As I began to reflect on the goals of clinical psychoanalysis and how I have thought about this topic over the years, a memory came to mind. It related to an incident that took place some years ago at the dawn of the Women's Movement, when most male analysts wore their chauvinism like a comfortable old cardigan.
At that time, a young and determinedly militant feminist came to see me. (Why, given her none-too-friendly attitude toward men, she chose to consult an older man—and according to my wife and daughters, an inadequately liberated one at that—was a puzzle that became the subject of much analytic investigation.) In the initial interview, Ms. N, a large, heavyset woman, sat on the edge of her chair, her back straight and taut and her feet planted squarely in front of her. Leaning forward and fixing me with a distinctly menacing stare, she launched an interrogation worthy of the best-trained counterintelligence operative.

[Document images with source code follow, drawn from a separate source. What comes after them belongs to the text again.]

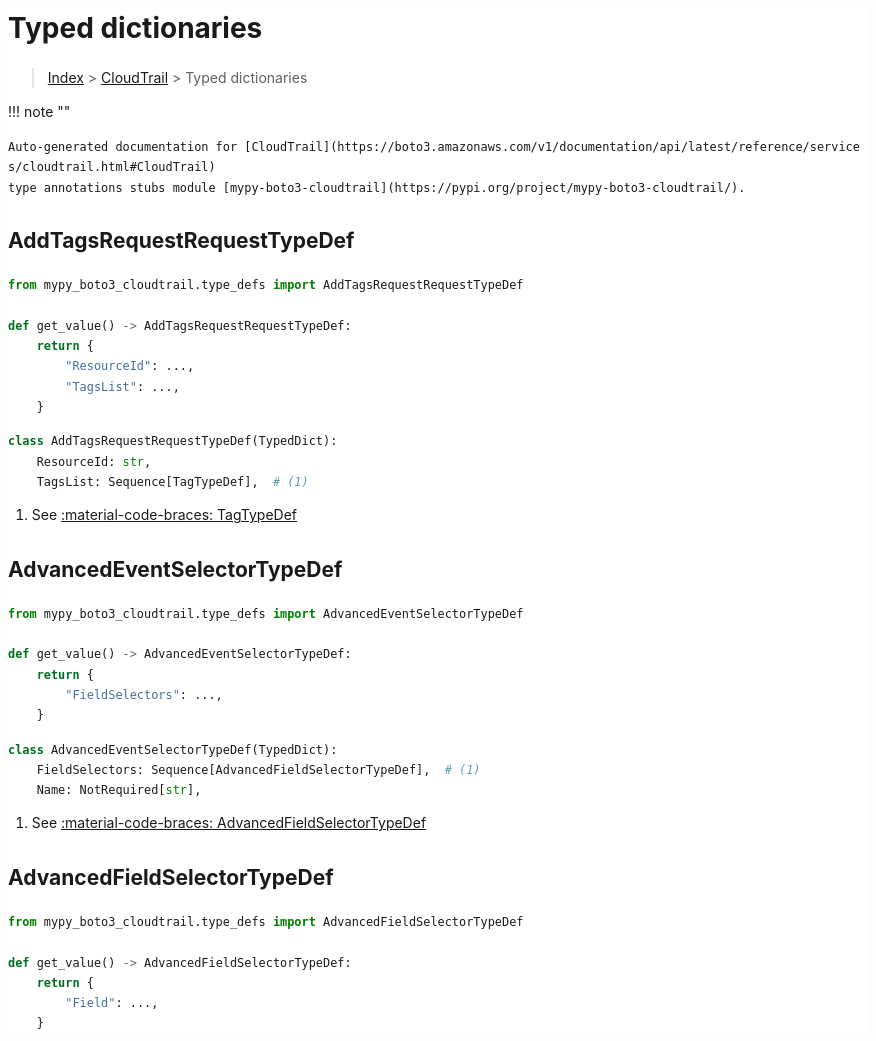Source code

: # Typed dictionaries

> [Index](../README.md) > [CloudTrail](./README.md) > Typed dictionaries

!!! note ""

    Auto-generated documentation for [CloudTrail](https://boto3.amazonaws.com/v1/documentation/api/latest/reference/services/cloudtrail.html#CloudTrail)
    type annotations stubs module [mypy-boto3-cloudtrail](https://pypi.org/project/mypy-boto3-cloudtrail/).

## AddTagsRequestRequestTypeDef

```python title="Usage Example"
from mypy_boto3_cloudtrail.type_defs import AddTagsRequestRequestTypeDef

def get_value() -> AddTagsRequestRequestTypeDef:
    return {
        "ResourceId": ...,
        "TagsList": ...,
    }
```

```python title="Definition"
class AddTagsRequestRequestTypeDef(TypedDict):
    ResourceId: str,
    TagsList: Sequence[TagTypeDef],  # (1)
```

1. See [:material-code-braces: TagTypeDef](./type_defs.md#tagtypedef) 
## AdvancedEventSelectorTypeDef

```python title="Usage Example"
from mypy_boto3_cloudtrail.type_defs import AdvancedEventSelectorTypeDef

def get_value() -> AdvancedEventSelectorTypeDef:
    return {
        "FieldSelectors": ...,
    }
```

```python title="Definition"
class AdvancedEventSelectorTypeDef(TypedDict):
    FieldSelectors: Sequence[AdvancedFieldSelectorTypeDef],  # (1)
    Name: NotRequired[str],
```

1. See [:material-code-braces: AdvancedFieldSelectorTypeDef](./type_defs.md#advancedfieldselectortypedef) 
## AdvancedFieldSelectorTypeDef

```python title="Usage Example"
from mypy_boto3_cloudtrail.type_defs import AdvancedFieldSelectorTypeDef

def get_value() -> AdvancedFieldSelectorTypeDef:
    return {
        "Field": ...,
    }
```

What were my political beliefs, she wanted to know. Whom had I voted for in the last election? What feminist authors had I read recently? Was I a hard-core (i.e., politically incorrect) Freudian, or did I embrace Modernist thinkers like Horney, Foucault, and Friedan?
In my most tactful analytic style, I tried to parry these questions, but Ms. N brushed aside such efforts at evasion. She demanded to know what I actually believed in. What were my ideas about the inequities in our society and what was I doing about them, she asked in a tone that, moment-by-moment, grew increasingly insistent.